Mathematics officials propose using an online test known as ALEKS PPL for their component of the test. ALEKS PPL does away with the traditional multiple-choice testing format, instead utilizing artificial intelligence to analyze and adapt questions to the test takers’ specific ability, Gregor said.
To determine a starting point, students provide information about previous education and grades. They then answer a series of short-answer and interactive questions that become easier or more difficult based on responses. In addition, students can use online learning modules to study from home and retake the exam.
The English department is considering a “multiple measures” approach in conjunction with the new Readiness Assessment, which is under development by faculty. This approach determines if students have the skills to perform in college-level English courses by first screening for prior learning, which takes into account Bridge Class grades, Smarter Balance scores, high school GPA and a number of other factors. Students bypass the Readiness Assessment entirely and enroll directly into college-level courses if they meet screening requirements.
English committee members are still fine-tuning the details of the new readiness assessment, said Elizabeth Donley, division chair of English.

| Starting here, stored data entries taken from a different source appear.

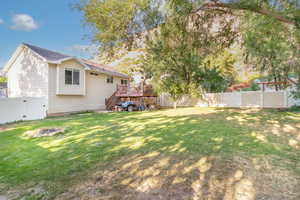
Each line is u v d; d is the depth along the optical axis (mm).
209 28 6043
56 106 12117
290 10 4297
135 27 5094
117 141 4613
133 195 2154
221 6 4707
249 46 7562
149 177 2602
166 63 8781
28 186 2473
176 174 2664
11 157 3670
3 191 2367
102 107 16484
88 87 14906
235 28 6262
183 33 5578
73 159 3441
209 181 2426
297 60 7902
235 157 3248
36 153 3887
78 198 2133
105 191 2270
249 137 4598
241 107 13047
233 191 2164
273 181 2373
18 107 9477
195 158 3248
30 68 12609
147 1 4664
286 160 3082
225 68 18281
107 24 4844
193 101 16016
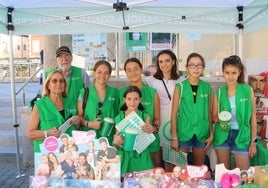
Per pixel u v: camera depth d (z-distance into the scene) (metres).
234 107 3.37
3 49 27.11
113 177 2.43
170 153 3.70
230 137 3.41
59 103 3.34
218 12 4.36
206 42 8.02
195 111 3.48
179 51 8.38
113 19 4.42
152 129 3.03
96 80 3.46
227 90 3.44
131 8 4.21
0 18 4.32
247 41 6.00
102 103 3.41
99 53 6.91
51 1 4.12
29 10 4.38
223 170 2.48
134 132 2.89
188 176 2.44
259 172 2.38
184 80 3.68
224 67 3.37
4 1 4.14
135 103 3.16
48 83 3.27
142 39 6.45
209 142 3.54
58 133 3.09
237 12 4.43
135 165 3.04
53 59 6.84
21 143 6.50
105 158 2.45
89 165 2.46
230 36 7.45
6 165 5.90
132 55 8.58
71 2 4.16
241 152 3.37
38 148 3.16
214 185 2.35
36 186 2.38
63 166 2.47
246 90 3.37
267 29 5.25
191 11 4.33
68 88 4.04
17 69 15.10
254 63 5.73
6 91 10.42
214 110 3.52
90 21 4.40
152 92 3.54
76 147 2.48
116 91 3.55
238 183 2.37
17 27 4.52
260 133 3.96
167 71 3.86
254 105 3.42
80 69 4.46
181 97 3.54
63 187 2.38
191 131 3.51
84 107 3.43
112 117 3.41
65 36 7.20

Even the name of the assessment remains uncertain at this point, Donley said.
Presently, students who do not pass screening will first be given clear information of what to expect, and the skills required to be successful in college-level courses. In addition, they will also have access to learning modules in order to refresh on any material that may be a bit rusty. Once prepared, students will complete several reading comprehension questions, respond to a short essay, and provide a self assessment.

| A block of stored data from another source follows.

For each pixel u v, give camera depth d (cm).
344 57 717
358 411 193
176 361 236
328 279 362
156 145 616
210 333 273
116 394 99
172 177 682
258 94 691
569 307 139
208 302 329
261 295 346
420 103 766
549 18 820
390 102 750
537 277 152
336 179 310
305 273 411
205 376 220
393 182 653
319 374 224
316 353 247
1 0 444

According to Diehl, the major shortfall in the transition to a new placement format is cost. Compass currently costs students $1.50 per module. College officials said that transitioning to a new placement format is complex and may initially be more expensive. The English faculty will need to evaluate the reading and writing responses for the exam, which is a more timely endeavor. Officials did note however, that down the road it might actually save money.
Currently, the Compass is paid for out of the student $25 application fee. Vice President of Instruction Tim Cook said he believes that increasing application fees to cover the cost could harm already-declining student enrollment.
“It’s really a challenge we’re looking at here,” Cook said. “How can we help students without passing on the buck?”
An alternative being considered is to cover the cost by adding a course fee to particular entry-level courses. However, that comes with its own set of complications, in that creating an equitable system can be difficult when some students must take the placement assessment while others do not.
At the same time, it is also expensive for students who are placed into remedial courses. Often times students are forced to pay for several remedial courses before they even consider taking college-level classes.
Clark student Xaavan Dolence said, “It sounds like an upfront cost at first, but in the long run it will save students money.”
There are still a large number of issues that require attention before anyone can say for certain what Clark’s new placement protocols will look like.